* TASK OBJECTIVE *
Pick up the text on the Georgian poet Vazha-Pshavela after its final sentence and continue it.

* SUPPLIED TEXT *
---

The poet's overarching theme is that of a strong-willed people, its dignity, and its zeal for freedom. The same themes are touched upon in the play The Rejected One (1894). Vazha-Pshavela idealizes the Pshavs' time-honoured rituals, their purity, and their 'non-degeneracy' comparing and contrasting these with the values of what he considers 'false civilization'. He argues that 'Every true patriot is cosmopolitan and every genuine cosmopolitan is a patriot'.

The wise man Mindia in the epic Snake-Eater (1901, Russian translation 1934) dies because he cannot reconcile his ideals with the needs of his family and those of society. The catalytic plot device of Mindia's consumption of serpent's flesh in an attempt at suicide – which results instead in his obtaining of occult knowledge, constitutes a literary employment of the central, folk tale motif present in The White Snake (Brothers Grimm) which epitomizes  tale type 673 in the Aarne-Thompson classification system.

The epic Bakhtrioni (1892, Russian translation 1943) tells of the part played by the tribes of the Georgian highlands in the uprising of Kakheti (East Georgia) against the Iranian oppressors in 1659.

Vazha-Pshavela is also unrivalled in the field of Georgian poetry in his idiosyncratic and evocative depictions of Nature – for which he felt a deep love. His landscapes are full of motion and internal conflicts. His poetic diction is saturated with all the riches of his native tongue, and yet this is an impeccably exact literary language. Thanks to excellent translations into Russian (by Nikolay Zabolotsky, V. Derzhavin, Osip Mandelshtam, Boris Pasternak, S. Spassky, Marina Tsvetaeva, and others), into English (by Donald Rayfield, Venera Urushadze, Lela Jgerenaia, Nino Ramishvili, and others), into French (by Gaston Bouatchidzé), and into German (by Yolanda Marchev, Steffi Chotiwari-Jünger), the poet's work has found the wider audience that it undoubtedly deserves.
Furthermore, Vazha-Pshavela's compositions have also become available to representatives of other nationalities of the ex-USSR. To date, his poems and narrative compositions have been published in more than 20 languages

Vazha-Pshavela died in Tiflis on 10 July 1915 and was buried there, in the ancient capital city of his native land, being accorded the signal honour of a tomb in the prestigious Pantheon of the Mtatsminda Mountain, in recognition both of his literary achievements and his role as a representative of the National Liberation movement of Georgia.

---

* RECORDS *
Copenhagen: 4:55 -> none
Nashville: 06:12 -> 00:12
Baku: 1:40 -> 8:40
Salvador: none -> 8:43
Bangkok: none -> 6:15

---

* RESULT OF THE TASK *
The mountaineer poet Vazha-Pshavela is indeed, as Donald Rayfield writes, "qualitatively of a greater magnitude than any other Georgian writer".

The five epic poems of Vazha-Pshavela ('Aluda Ketelauri' (1888), 'Bakhtrioni' (1892), 'Host and Guest' (1893), 'The Avenger of the Blood' (1897) and 'Snake Eater' (1901)) are composed on the principle of the Golden ratio, and thus invite comparison with the works of Ancient and Renaissance authors similarly inspired.

In 1961, a museum and memorial was built in Chargali to honor Vazha-Pshavela, its most famous son.

Works

Epic poems 
 Aluda Ketelauri, 1888
 Bakhtrioni, 1892
 Host and Guest, 1893
 The Avenger of the Blood, 1897
 The Snake-eater, 1901

Other poetry
 A Feast, 1886
 The Ogre's Wedding, 1886
 The Eagle, 1887
 I Was in the Mountains, 1890
 The Rock and the River, 1899
 I Gaze at the Mountains, 1899
 Orphaned Fledglings, 1899
 A Goldfinger's Will, 1891
 A Night in the Highland, 1890
 To the Mountains, 1910

Short stories 
 The Story of the Roebuck, 1883
 An Old Beech, 1889
 The Mountain's Height, 1895
 Sataguri (en: Mousetrap), 1908

Plays (theatre) 
 The Scene in the Mountain, 1889
 Hunted of the Homeland (drama), 1894
 The Forest Comedy, 1911

Movies 
 sophia (The encounter), romantic drama, adapted from the Vazha-Pshavela poems "Aluda Ketelauri" and "Host and Guest", (this movie was awarded the Grand Prix at the 17th San Remo international Festival of Author Films, 1974), the film director Tengiz Abuladze – 1967
 Mokvetili, romantic drama, adapted from the Vazha-Pshavela  play Hunted of the homeland, the film director Giorgi (Gia) Mataradze – 1992
 "Host and Guest" Dramatic adaptation of Vazha-Pshavela's epic poem of the same name, devised by Synetic Theater (Arlington, Virginia) – USA – directed by Paata Tsikurishvili – 2002 – https://www.youtube.com/watch?v=ZEuJCVC4jt0

References

Further reading 
 Unveiling Vazha Pshavela: A dozen poems by Vazha with stories and artworks inspired by him, translated by Donald Rayfield OBE, edited by Andro Semeiko, (Garnett Press, London, 2019). .
 Rebecca Ruth Gould, The Death of Bagrat Zakharych and other Stories by Vazha-Pshavela (London: Paper & Ink, 2019). .
 Grigol Robakidze, "Georgian Poet Vazha-Pshavela".- J. "Russkaya Mysl", August 1911 (in Russian)
 Isidore Mantskava, "Vazha-Pshavela".- J. "Damoukidebeli Sakartvelo", Paris, No: 119, 1935, pp. 9–11 (in Georgian)
 Miho Mosulishvili, "Vazha-Pshavela", Non-fiction, a series of The Illustrative Biographies from Publishing house Pegasi, 2011,  (in Georgian)

External links 

 "Georgian literature." Encyclopædia Britannica.
 Anniversaries with which UNESCO is associated in 2010–2011, (24) 150th anniversary of the birth of Vazha Pshavela, writer (1861–1915) (Georgia)
 Celebration of anniversaries with which UNESCO is associated in 2010–2011, (Brochure (pdf), page 68)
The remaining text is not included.